Problem requirements ::
Copy every record exactly as it stands. Leave the pictures out.

Dataset content ::
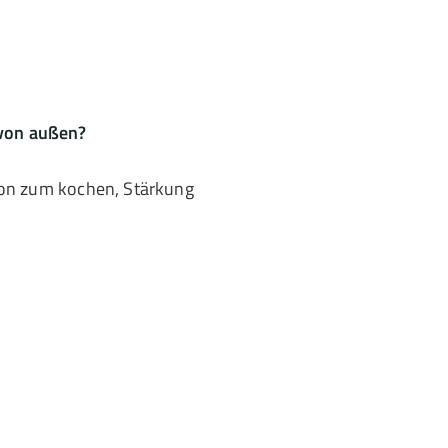
 von außen?
tion zum kochen, Stärkung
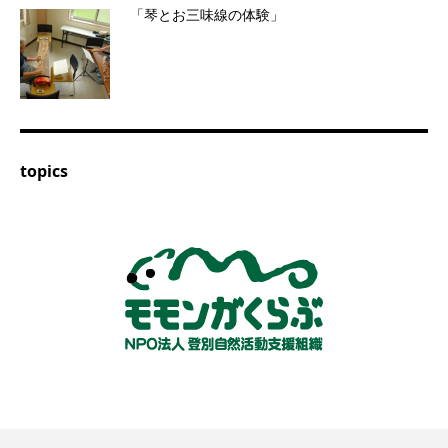
「琴とお三味線の体験」
topics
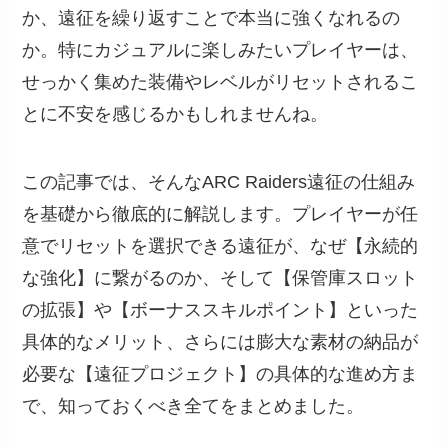
か、遠征を繰り返すことで本当に強くなれるの
か。特にカジュアルに楽しみたいプレイヤーは、
せっかく集めた装備やレベルがリセットされるこ
とに不安を感じるかもしれませんね。
この記事では、そんなARC Raiders遠征の仕組み
を基礎から徹底的に解説します。プレイヤーが任
意でリセットを選択できる遠征が、なぜ【永続的
な強化】に繋がるのか、そして【保管庫スロット
の拡張】や【ボーナススキルポイント】といった
具体的なメリット、さらには膨大な素材の納品が
必要な【遠征プロジェクト】の具体的な進め方ま
で、知っておくべき全てをまとめました。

Completed task ::
 von außen?
tion zum kochen, Stärkung
「琴とお三味線の体験」
topics
か、遠征を繰り返すことで本当に強くなれるの
か。特にカジュアルに楽しみたいプレイヤーは、
せっかく集めた装備やレベルがリセットされるこ
とに不安を感じるかもしれませんね。
この記事では、そんなARC Raiders遠征の仕組み
を基礎から徹底的に解説します。プレイヤーが任
意でリセットを選択できる遠征が、なぜ【永続的
な強化】に繋がるのか、そして【保管庫スロット
の拡張】や【ボーナススキルポイント】といった
具体的なメリット、さらには膨大な素材の納品が
必要な【遠征プロジェクト】の具体的な進め方ま
で、知っておくべき全てをまとめました。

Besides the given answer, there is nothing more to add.